Maubeuge : Harkati espère rencontrer Macron pour retrouver sa nationalité perdue il y a 40 ans

 Maubeuge : Harkati espère rencontrer Macron pour retrouver sa nationalité perdue il y a 40 ans

Harkati Yahiaoui


Depuis 40 ans, Harkati Yahiaoui, né en Algérie française en 1958 se bat pour retrouver sa nationalité française qu'il a perdue à la fin des années 70 en signant, sans savoir ce qu'il faisait à la gendarmerie, « une libération d’allégeance à l'égard de la France ». Malgré ses nombreuses démarches administratives, cet habitant de Maubeuge n'a toujours pas obtenu gain de cause. Une situation qui pourrait bientôt changer avec le déplacement annoncé d'Emmanuel Macron dans sa région ce mercredi 7 novembre. « Il est le seul président à m'avoir répondu », affirme Harkati qui espère pouvoir rencontrer le chef de l'Etat. 

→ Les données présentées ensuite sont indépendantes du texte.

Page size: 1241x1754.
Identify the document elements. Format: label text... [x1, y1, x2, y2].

LCDL : Racontez-nous ce qu'il s'est passé. 


Harkati Yahiaoui : Je ne suis pas là pour faire pleurer dans les chaumières, mais être un fils de harki en France, ce n'est pas facile. La première fois que je suis allé à l’école, j’avais dix ans. Je ne parlais pas le français. Les professeurs me mettaient un bonnet d’âne et les autres enfants se moquaient de moi. Pour les petits Français, j’étais le sale bougnoul, pour les arabes, j’étais un sale traître. C’était la loi de la jungle et je n’avais pas d'autre choix que de me battre pour me défendre. Des bagarres qui m'ont valu plusieurs séjours à la gendarmerie. J'avais une très mauvaise réputation. En 1978, un gendarme m’a accusé de m'être battu une nouvelle fois. Pour que l’affaire soit classée, il m’a fait signer un papier. J’ai accepté. Je ne savais pas que je venais alors de renoncer à ma nationalité française. Je suis alors devenu apatride. 


Quand vous êtes-vous aperçu que vous n'étiez plus français ?


A peu près un an après avoir perdu ma nationalité française, quand j’ai voulu faire mon recensement auprès de la mairie afin de faire mon service militaire. Sur le coup, j'ai cru à une blague ! J’avais en ma possession une carte d’identité française ! Cerise sur le gâteau, j'ai aussi appris que je faisais l'objet d’une procédure d’expulsion pour menace à l’ordre public (NDLR : la procédure sera annulée par la suite par le ministère de l'Intérieur). Pour moi, c'était la double peine. La France, mon pays, celui pour lequel mon père s'était battu, comptait me renvoyer « chez moi » en Algérie, un pays que je ne connaissais pas, dont je ne parlais pas la langue et où je n'avais jamais vécu. Le comble…


Qu'avez-vous fait alors ?


Je me suis enfui en Belgique ! Pendant ce temps-là, ma mère a fait toutes les démarches auprès du consulat algérien pour que j'obtienne des papiers. C'est à ce moment que j'ai pu alors avoir une carte de séjour pour revenir vivre en France.


Parlez-nous de la relation particulière de votre famille à L'Algérie.


Mon papa Mohamed, originaire de Biskra et qui n'est plus de ce monde aujourd'hui, a choisi pendant la guerre d'Algérie de servir dans les rangs de l'armée française. En octobre 1965, trois ans après l'indépendance, nous avons quitté l’Algérie pour la France où mon père était déjà installé. L’armée française nous a installés dans un camp dans le Cantal dans des conditions indignes. Puis, nous avons déménagé à Avesnes-sur-Helpe (NDLR : à 17km de Maubeuge) parce que mon père avait trouvé un boulot là-bas. On n’a jamais été soutenu par l’Etat français alors que mon père avait choisi la France. C’est ça qui me fait le plus mal aujourd’hui. 


Quelles sont les conséquences de votre perte de la nationalité française ? 


Je n'ai jamais pu travailler normalement en France. Il y a des tas de boulots qui sont réservés uniquement aux Français. Je n'avais même pas le droit de postuler aux emplois dans la fonction publique réservés aux enfants de harkis. Et puis, perdre sa nationalité française a été une blessure personnelle…


Qu'espérez-vous de cette rencontre avec Emmanuel Macron ? 


Il a été le seul président à m'avoir répondu. Il m'a écrit pour me demander que je lui envoie les derniers papiers manquants pour obtenir ma réintégration dans la nationalité française. J'en profiterai pour lui serrer la main et lui dire merci. J'ai 60 ans et je ne veux pas mourir avant de pouvoir redevenir Français.